No dia seguinte à live, Mandetta viajou a São Paulo, onde participou de uma entrevista coletiva ao lado do governador João Doria (PSDB), maior desafeto de Bolsonaro. Mandetta anunciou a liberação de quase R$ 100 milhões em recursos federais para o Estado combater a pandemia e insistiu na adoção de medidas de isolamento. A partir dali, o presidente e assessores próximos passaram a nutrir crescente desconfiança do ministro. Nas semanas posteriores, Mandetta também se aproximou de outros antagonistas de Bolsonaro, como os presidente da Câmara, Rodrigo Maia (DEM-RJ), e do Senado, Davi Alcolumbre (DEM-AP).
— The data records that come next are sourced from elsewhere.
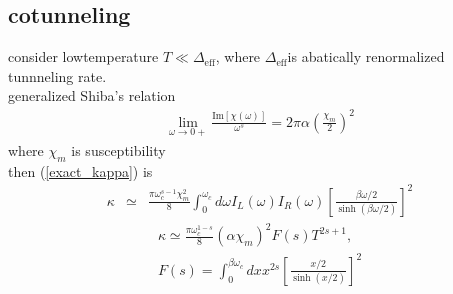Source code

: \subsection{cotunneling}
consider lowtemperature $T\ll\mathit{\Delta}_{\mathrm{eff}}$, where $\mathit{\Delta}_{\mathrm{eff}}$is  abatically renormalized tunnneling rate.\\
generalized Shiba's relation
\begin{eqnarray}
	 \lim_{\omega \to 0+} \frac{\mathrm{Im}[\chi(\omega)]}{\omega^{s}}=2\pi\alpha\left(\frac{\chi_m}{2}\right)^{2}
\end{eqnarray}
where $\chi_m$ is susceptibility\\
then (\ref{exact_kappa}) is 
\begin{eqnarray}
	\kappa&\simeq& \frac{\pi\omega_c^{s-1}\chi_m^2}{8}\int_{0}^{\omega_{c}}d\omega  I_L(\omega)I_R (\omega)\left[\frac{\beta\omega/2}{\sinh{(\beta\omega/2)}}\right]^{2}
\end{eqnarray}
\begin{eqnarray}
	\kappa\simeq \frac{\pi\omega_c^{1-s}}{8}\left( \alpha \chi_m \right)^2 F(s)T^{2s+1}
	\label{cond_lowtemp},\\
	F (s)=\int_{0}^{\beta\omega_{c}}dx  x^{2s}\left[\frac{x/2}{\sinh({x/2})}\right]^{2}
\end{eqnarray}
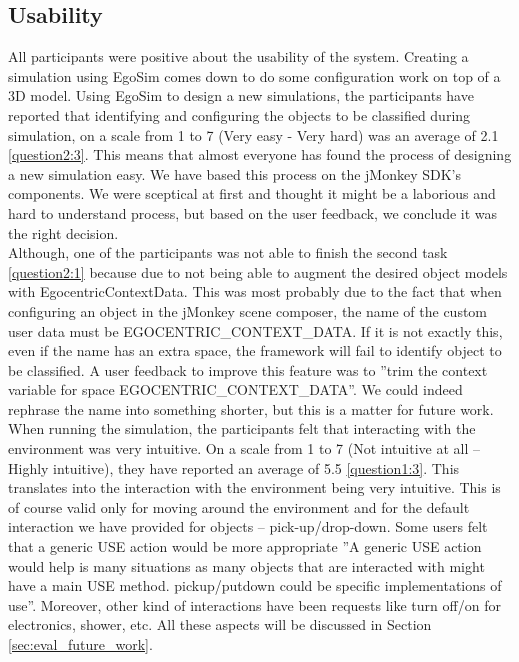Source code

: \subsection{Usability} %
\label{sec:eval_usability}
All participants were positive about the usability of the system. Creating a simulation using EgoSim comes down to do some configuration work on top of a 3D model. Using EgoSim to design a new simulations, the participants have reported that identifying and configuring the objects to be classified during simulation, on a scale from 1 to 7 (Very easy - Very hard) was an average of 2.1 \ref{question2:3}. This means that almost everyone has found the process of designing a new simulation easy. We have based this process on the jMonkey SDK's components. We were sceptical at first and thought it might be a laborious and hard to understand process, but based on the user feedback, we conclude it was the right decision.\\

Although, one of the participants was not able to finish the second task \ref{question2:1} because due to not being able to augment the desired object models with EgocentricContextData. This was most probably due to the fact that when configuring an object in the jMonkey scene composer, the name of the custom user data must be EGOCENTRIC\_CONTEXT\_DATA. If it is not exactly this, even if the name has an extra space, the framework will fail to identify object to be classified. A user feedback to improve this feature was to ''trim the context variable for space EGOCENTRIC\_CONTEXT\_DATA''. We could indeed rephrase the name into something shorter, but this is a matter for future work.\\

When running the simulation, the participants felt that interacting with the environment was very intuitive. On a scale from 1 to 7 (Not intuitive at all -- Highly intuitive), they have reported an average of 5.5 \ref{question1:3}. This translates into the interaction with the environment being very intuitive. This is of course valid only for moving around the environment and for the default interaction we have provided for objects -- pick-up/drop-down. Some users felt that a generic USE action would be more appropriate ''A generic USE action would help is many situations as many objects that are interacted with might have a main USE method. pickup/putdown could be specific implementations of use''. Moreover, other kind of interactions have been requests like turn off/on for electronics, shower, etc. All these aspects will be discussed in Section \ref{sec:eval_future_work}.\\

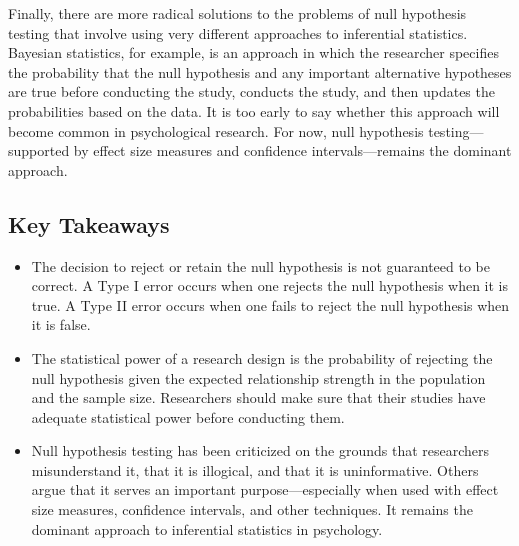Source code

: Finally, there are more radical solutions to the problems of null hypothesis testing that involve using very different approaches to inferential statistics. Bayesian statistics, for example, is an approach in which the researcher specifies the probability that the null hypothesis and any important alternative hypotheses are true before conducting the study, conducts the study, and then updates the probabilities based on the data. It is too early to say whether this approach will become common in psychological research. For now, null hypothesis testing---supported by effect size measures and confidence intervals---remains the dominant approach.

\subsection{Key Takeaways}
\begin{fullwidth}
\begin{itemize}
\item The decision to reject or retain the null hypothesis is not guaranteed to be correct. A Type I error occurs when one rejects the null hypothesis when it is true. A Type II error occurs when one fails to reject the null hypothesis when it is false.

\item The statistical power of a research design is the probability of rejecting the null hypothesis given the expected relationship strength in the population and the sample size. Researchers should make sure that their studies have adequate statistical power before conducting them.

\item Null hypothesis testing has been criticized on the grounds that researchers misunderstand it, that it is illogical, and that it is uninformative. Others argue that it serves an important purpose---especially when used with effect size measures, confidence intervals, and other techniques. It remains the dominant approach to inferential statistics in psychology.

\end{itemize}
\end{fullwidth}



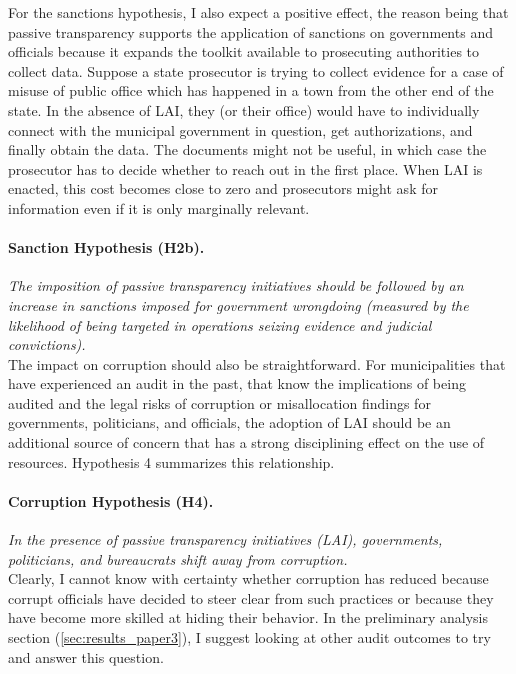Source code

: \documentclass[11pt]{article}
\begin{document}
For the sanctions hypothesis, I also expect a positive effect, the reason being that passive transparency supports the application of sanctions on governments and officials because it expands the toolkit available to prosecuting authorities to collect data. Suppose a state prosecutor is trying to collect evidence for a case of misuse of public office which has happened in a town from the other end of the state. In the absence of LAI, they (or their office) would have to individually connect with the municipal government in question, get authorizations, and finally obtain the data. The documents might not be useful, in which case the prosecutor has to decide whether to reach out in the first place. When LAI is enacted, this cost becomes close to zero and prosecutors might ask for information even if it is only marginally relevant.

\paragraph{Sanction Hypothesis (H2b).} \emph{The imposition of passive transparency initiatives should be followed by an increase in sanctions imposed for government wrongdoing (measured by the likelihood of being targeted in operations seizing evidence and judicial convictions).} \\

The impact on corruption should also be straightforward. For municipalities that have experienced an audit in the past, that know the implications of being audited and the legal risks of corruption or misallocation findings for governments, politicians, and officials, the adoption of LAI should be an additional source of concern that has a strong disciplining effect on the use of resources. Hypothesis 4 summarizes this relationship.

\paragraph{Corruption Hypothesis (H4).} \emph{In the presence of passive transparency initiatives (LAI), governments, politicians, and bureaucrats shift away from corruption.} \\

Clearly, I cannot know with certainty whether corruption has reduced because corrupt officials have decided to steer clear from such practices or because they have become more skilled at hiding their behavior. In the preliminary analysis section (\ref{sec:results_paper3}), I suggest looking at other audit outcomes to try and answer this question.
\end{document}
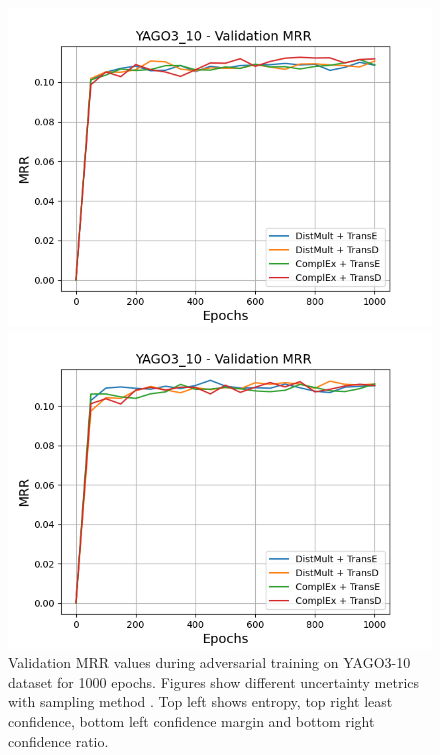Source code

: \begin{figure}[H]
\begin{minipage}{.5\textwidth}
    \end{minipage}
    \begin{minipage}{.5\textwidth}
      \centering
      \includegraphics[width=0.9\linewidth]{figures/results/gan_train/not_pretrained/uncertainty/max_distribution/confidence_margin/yago3_10/uncertainty_yago3_10_mrrs.png}
    \end{minipage}%
    \begin{minipage}{.5\textwidth}
      \centering
      \includegraphics[width=0.9\linewidth]{figures/results/gan_train/not_pretrained/uncertainty/max_distribution/confidence_ratio/yago3_10/uncertainty_yago3_10_mrrs.png}
    \end{minipage}%
    \caption{Validation MRR values during adversarial training on \textsc{YAGO3-10} dataset for 1000 epochs. 
    Figures show different uncertainty metrics with sampling method  \ussoftmax.
    Top left shows entropy, top right least confidence, 
    bottom left confidence margin and bottom right confidence ratio.}
    \label{fig:advtrain_metrics_yago3_10}
\end{figure}



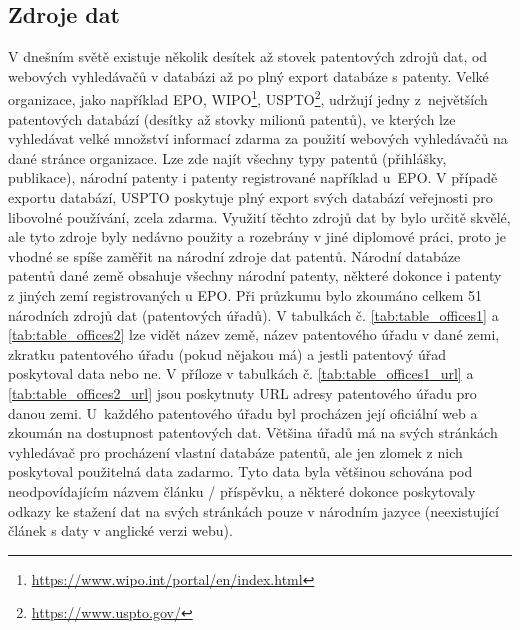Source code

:\subsection{Zdroje dat}
V dnešním světě existuje několik desítek až stovek patentových zdrojů dat, od webových vyhledávačů v databázi až po plný export databáze s patenty. Velké organizace, jako například \gls{EPO}, \gls{WIPO}\footnote{\href{https://www.wipo.int/portal/en/index.html}{https://www.wipo.int/portal/en/index.html}}, \gls{USPTO}\footnote{\href{https://www.uspto.gov/}{https://www.uspto.gov/}}, udržují jedny z~největších patentových databází (desítky až stovky milionů patentů), ve kterých lze vyhledávat velké množství informací zdarma za použití webových vyhledávačů na dané stránce organizace. Lze zde najít všechny typy patentů (přihlášky, publikace), národní patenty i patenty registrované například u~\gls{EPO}. V případě exportu databází, \gls{USPTO} poskytuje plný export svých databází veřejnosti pro libovolné používání, zcela zdarma. Využití těchto zdrojů dat by bylo určitě skvělé, ale tyto zdroje byly nedávno použity a rozebrány v jiné diplomové práci, proto je vhodné se spíše zaměřit na národní zdroje dat patentů.
\newline
\indent Národní databáze patentů dané země obsahuje všechny národní patenty, některé dokonce i patenty z jiných zemí registrovaných u \gls{EPO}. 
\newline
\indent Při průzkumu bylo zkoumáno celkem 51 národních zdrojů dat (patentových úřadů). V tabulkách č. \ref{tab:table_offices1} a \ref{tab:table_offices2} lze vidět název země, název patentového úřadu v dané zemi, zkratku patentového úřadu (pokud nějakou má) a jestli patentový úřad poskytoval data nebo ne. V příloze v tabulkách č. \ref{tab:table_offices1_url} a \ref{tab:table_offices2_url} jsou poskytnuty URL adresy patentového úřadu pro danou zemi. U~každého patentového úřadu byl procházen její oficiální web a zkoumán na dostupnost patentových dat. Většina úřadů má na svých stránkách vyhledávač pro procházení vlastní databáze patentů, ale jen zlomek z nich poskytoval použitelná data zadarmo. Tyto data byla většinou schována pod neodpovídajícím názvem článku / příspěvku, a některé dokonce poskytovaly odkazy ke stažení dat na svých stránkách pouze v národním jazyce (neexistující článek s daty v anglické verzi webu). 
\newpage
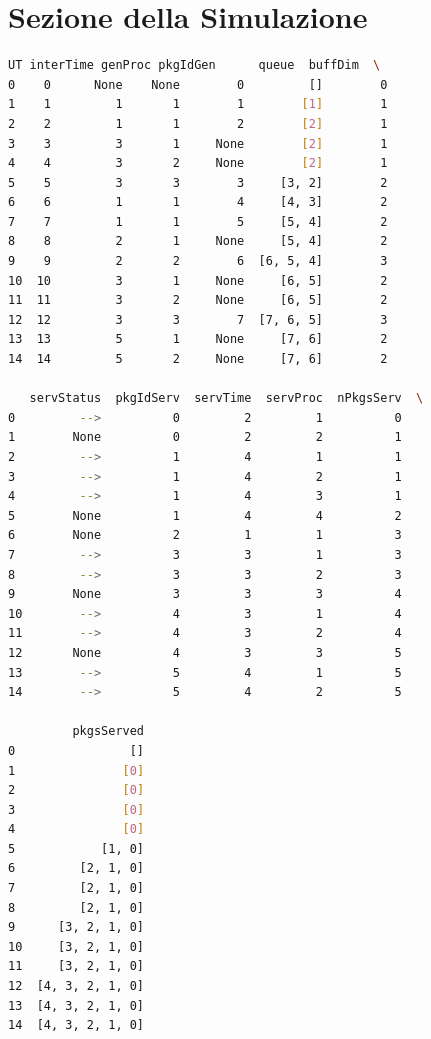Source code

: \documentclass[12pt,a4paper]{article}
\begin{document}
\section{Sezione della Simulazione}
\begin{lstlisting}[language=bash, caption=System Section]
    UT interTime genProc pkgIdGen      queue  buffDim  \
0    0      None    None        0         []        0   
1    1         1       1        1        [1]        1   
2    2         1       1        2        [2]        1   
3    3         3       1     None        [2]        1   
4    4         3       2     None        [2]        1   
5    5         3       3        3     [3, 2]        2   
6    6         1       1        4     [4, 3]        2   
7    7         1       1        5     [5, 4]        2   
8    8         2       1     None     [5, 4]        2   
9    9         2       2        6  [6, 5, 4]        3   
10  10         3       1     None     [6, 5]        2   
11  11         3       2     None     [6, 5]        2   
12  12         3       3        7  [7, 6, 5]        3   
13  13         5       1     None     [7, 6]        2   
14  14         5       2     None     [7, 6]        2   

   servStatus  pkgIdServ  servTime  servProc  nPkgsServ  \
0         -->          0         2         1          0   
1        None          0         2         2          1   
2         -->          1         4         1          1   
3         -->          1         4         2          1   
4         -->          1         4         3          1   
5        None          1         4         4          2   
6        None          2         1         1          3   
7         -->          3         3         1          3   
8         -->          3         3         2          3   
9        None          3         3         3          4   
10        -->          4         3         1          4   
11        -->          4         3         2          4   
12       None          4         3         3          5   
13        -->          5         4         1          5   
14        -->          5         4         2          5   

         pkgsServed  
0                []  
1               [0]  
2               [0]  
3               [0]  
4               [0]  
5            [1, 0]  
6         [2, 1, 0]  
7         [2, 1, 0]  
8         [2, 1, 0]  
9      [3, 2, 1, 0]  
10     [3, 2, 1, 0]  
11     [3, 2, 1, 0]  
12  [4, 3, 2, 1, 0]  
13  [4, 3, 2, 1, 0]  
14  [4, 3, 2, 1, 0]  
\end{lstlisting}
\end{document}
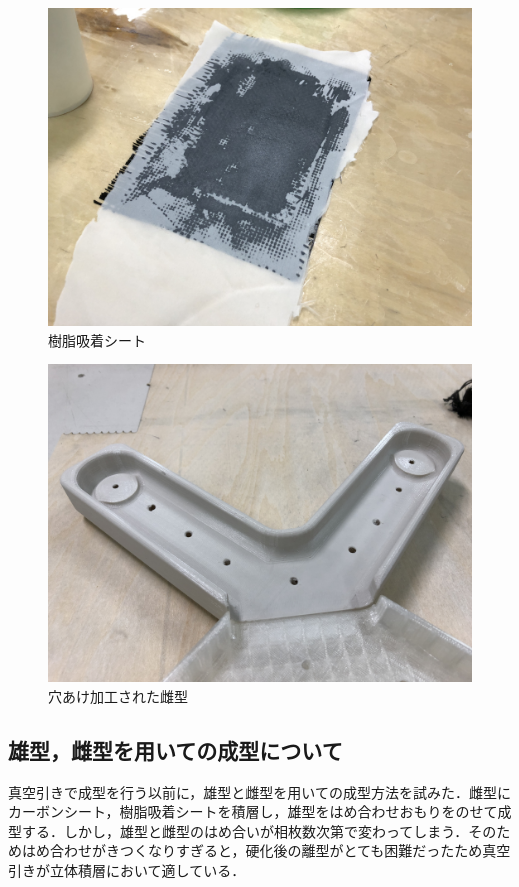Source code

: \begin{figure}[htbp]
  \begin{center}
    \includegraphics[width=120mm]{img/２５.JPG}
    \end{center}
  \caption{樹脂吸着シート}
 \label{fig:robot}
\end{figure}

\begin{figure}[htbp]
  \begin{center}
    \includegraphics[width=120mm]{img/２６.JPG}
    \end{center}
  \caption{穴あけ加工された雌型}
 \label{fig:robot}
\end{figure}

\subsection{雄型，雌型を用いての成型について}
真空引きで成型を行う以前に，雄型と雌型を用いての成型方法を試みた．雌型にカーボンシート，樹脂吸着シートを積層し，雄型をはめ合わせおもりをのせて成型する．しかし，雄型と雌型のはめ合いが相枚数次第で変わってしまう．そのためはめ合わせがきつくなりすぎると，硬化後の離型がとても困難だったため真空引きが立体積層において適している．

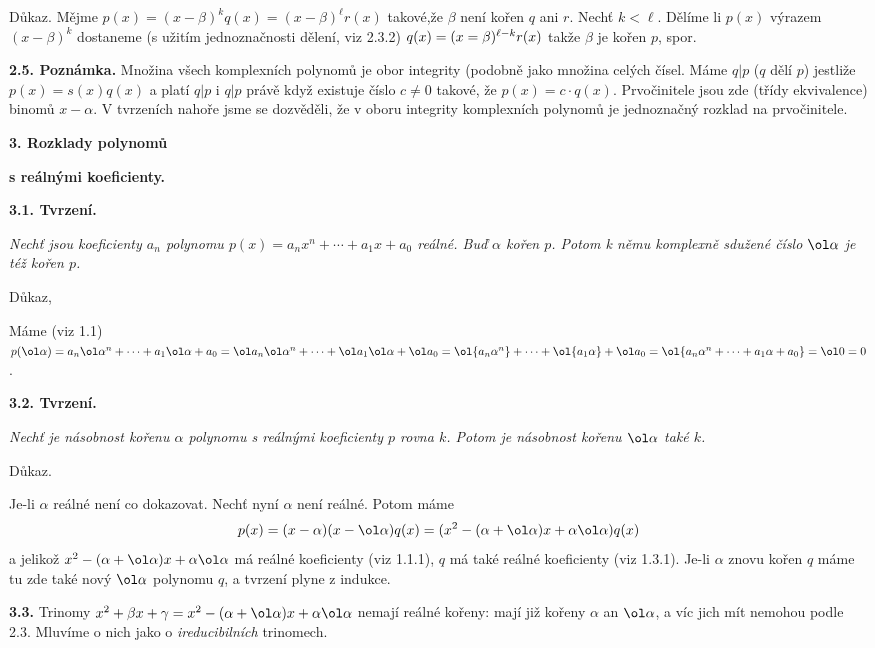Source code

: \documentclass[12pt]{article}
\begin{document}
{{ Důkaz.} Mějme $p(x)=(x-\beta)^kq(x)=(x-\beta)^\ell r(x)$ takové,že $\beta$ není kořen  $q$ ani $r$.
 Nechť $k<\ell$. Dělíme li $p(x)$ výrazem \hbox{$(x-\beta)^k$} dostaneme (s užitím jednoznačnosti dělení, viz 2.3.2)  
 $q(x)=\hbox{$(x=\beta)^{\ell-k}r(x)$}$ takže $\beta$ je kořen $p$, spor.\sq
 
 \bigskip
 
 {\bf 2.5. Poznámka.} Množina všech komplexních polynomů je obor integrity (podobně jako množina celých čísel. Máme  $q|p$ ($q$ dělí $p$) jestliže $p(x)=s(x)q(x)$ a platí $q|p$ i $q|p$ právě když existuje číslo $c\neq 0$ takové, že $p(x)=c\cdot q(x)$. Prvočinitele jsou zde (třídy ekvivalence) binomů $x-\alpha$. V tvrzeních nahoře jsme se dozvěděli, že v oboru integrity komplexních polynomů je jednoznačný rozklad na prvočinitele.
 
 
 \vskip10mm
 
 {\large\bf 3. Rozklady polynomů  }
 
 
 \smallskip
 
  \hskip7mm{\large\bf s reálnými koeficienty.} 
 
 
 
 \bigskip
 
 {\bf 3.1. Tvrzení.} {\em Nechť jsou koeficienty $a_n$ polynomu 
 $p(x)= a_nx^n+\cdots+a_1x+a_0$ reálné. Buď $\alpha$ kořen $p$. Potom k němu komplexně sdužené číslo $\ol\alpha$
 je též kořen $p$.
 
 Důkaz,} Máme (viz 1.1) $p(\ol \alpha)= a_n\ol\alpha^n+\cdots+a_1\ol\alpha+a_0=
\ol a_n\ol\alpha^n+\cdots+\ol a_1\ol\alpha+\ol a_0=\ol{a_n\alpha^n}+\cdots+\ol{a_1\alpha}+\ol a_0=
\ol{a_n\alpha^n+\cdots+a_1\alpha+a_0}=\ol 0=0$.\sq

\bigskip

{\bf 3.2. Tvrzení.} {\em Nechť je násobnost kořenu $\alpha$ polynomu s reálnými koeficienty $p$ rovna $k$. Potom je násobnost kořenu $\ol\alpha$ také $k$.

Důkaz.} Je-li $\alpha$ reálné není co dokazovat. Nechť nyní $\alpha$ není reálné. Potom máme
$$
p(x)=(x-\alpha)(x-\ol\alpha)q(x)= (x^2- (\alpha+\ol\alpha)x+\alpha\ol\alpha)q(x)
$$
a jelikož $x^2-(\alpha+\ol\alpha)x+\alpha\ol\alpha$ má reálné koeficienty (viz  1.1.1), $q$ má také reálné koeficienty
(viz 1.3.1). Je-li $\alpha$ znovu kořen $q$ máme tu zde také nový $\ol\alpha$  polynomu $q$, a tvrzení plyne z indukce. \sq

\bigskip

{\bf 3.3.} Trinomy $x^2+\beta x+\gamma=x^2-(\alpha+\ol\alpha)x+\alpha\ol\alpha$ nemají reálné kořeny: mají již kořeny $\alpha$ an $\ol\alpha$, a víc jich mít nemohou podle 2.3. Mluvíme o nich jako o {\em ireducibilních} trinomech.

}
\end{document}
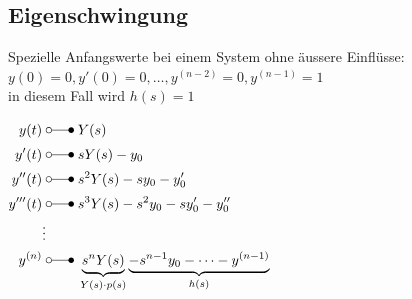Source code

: 		

				
		
	\subsection{Eigenschwingung }
		\begin{minipage}{12cm}
			Spezielle Anfangswerte bei einem System ohne äussere Einflüsse:\\
			$y(0) = 0, y'(0) = 0, \dots , y^{(n-2)} = 0, y^{(n-1)} = 1$\\
			in diesem Fall wird $h(s) = 1$\\
		\end{minipage}
		\begin{minipage}{6cm}
			\begin{math}
				\begin{aligned}
					y(t) \; &\laplace \; Y(s)\\
					y'(t) \; &\laplace \; sY(s) - y_0\\
					y''(t)\; &\laplace \; s^2Y(s) - sy_0 - y'_0\\ 
					y'''(t)\; &\laplace \; s^3Y(s) - s^2y_0 - sy'_0 - y''_0\\ 
					\vdots&\\
					y^{(n)} \; &\laplace \; 
					\underbrace{s^nY(s)}_{Y(s) \cdot p(s)}
					\underbrace{-s^{n-1}y_0 - \dots - y^{(n-1)}}_{h(s)}
				\end{aligned}
			\end{math}
		\end{minipage}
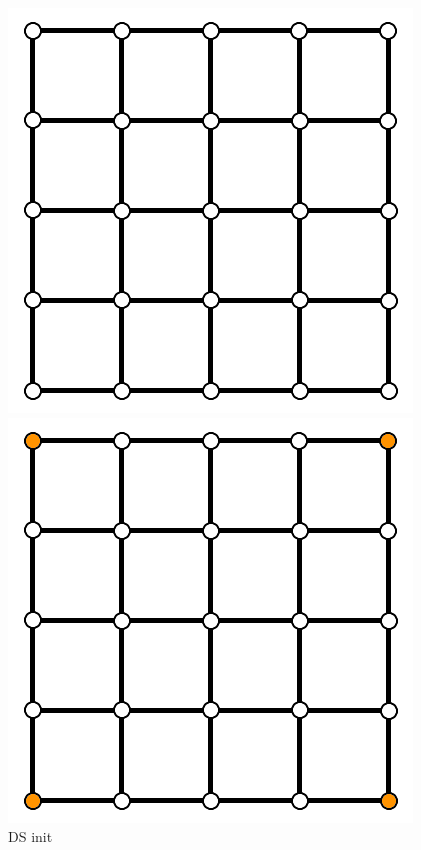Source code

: \documentclass[11pt,a4paper,twoside,openright]{report}
\begin{document}
\begin{figure}[!htb]
  \includegraphics[width=\linewidth]{ds0.png}
  \caption{DS init}\label{fig:ds0}
\endminipage\hfill
{}
  \includegraphics[width=\linewidth]{ds1.png}

\end{figure}
\end{document}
Provocações sucessivas e insubordinação
A tolerância do presidente com o que considera provocações de Mandetta chegou ao fim no domingo. Na entrevista concedida pelo ministro ao Fantástico, da TV Globo, Bolsonaro e seus asseclas enumeraram várias alfinetadas. A primeira foi a escolha da emissora, alvo de sucessivos ataques do Planalto. Mas Mandetta foi além. Citou idas à “padaria”, dois dias após Bolsonaro parar em uma padaria de Brasília, cobrou um discurso unificado do governo, reclamou de fake news e previu um pico de contágio em maio e junho. Desferidas em série, as declarações confrontam opiniões e atos do presidente nas últimas semanas.
A entrevista fez Mandetta perder o suporte do núcleo militar. Responsáveis por convencer o presidente a não demiti-lo na semana passada, os generais de terno enxergaram no episódio uma irrefreável quebra de hierarquia. Para eles, Mandetta já havia agido assim no dia 6, quando fez várias referências indiretas e provocativas a Bolsonaro logo após a tensa reunião em que acabou confirmado no cargo.
A resistência à cloroquina
Incensada por Bolsonaro como um medicamento capaz de curar os pacientes da covid-19, a cloroquina se transformou em pivô de um novo debate nacional. Usada no tratamento de doentes de malária, lúpus e artrite reumatoide, a droga começou a ser testada no combate ao coronavírus na China e logo ganhou adeptos em vários países. Contudo, ainda não há comprovação científica de sua eficácia no combate à pandemia. Dos 65 estudos clínicos em andamento ao redor do mundo, apenas três foram finalizados e as conclusões são inconfiáveis. O principal temor dos médicos são efeitos colaterais, como arritmia cardíaca e problemas na visão.
Influenciado pelos filhos, Bolsonaro quer que o Mandetta incentive o uso da cloroquina nos pacientes de covid-19, incluindo a droga nos protocolos oficiais. O ministro resiste, embora já tenha liberado o uso para internados ou em estado graves, cuja decisão deve caber ao médico pessoal de cada paciente. Na semana passada, o ministro chegou a ignorar dois médicos levados ao Planalto pelo presidente e queriam convencê-lo a baixar um decreto determinando o emprego da cloriquina.
A política de isolamento social
Desde a chegada da pandemia ao Brasil, Mandetta tem alertado à população para evitar aglomerações, sob pena de uma proliferação rápida e massiva da doença. Conforme os casos foram se multiplicando, o ministro redobrou os avisos e passou a defender medidas severas de restrição do convívio social. Em sintonia com governadores e prefeitos Brasil afora, o discurso de Mandetta preconiza inclusive a suspensão de missas e cultos evangélicos, em confronto direto com as ideias defendidas por Bolsonaro. Em decreto, o presidente chegou a permitir a abertura de igrejas e templos por considerar a religião “atividade essencial”.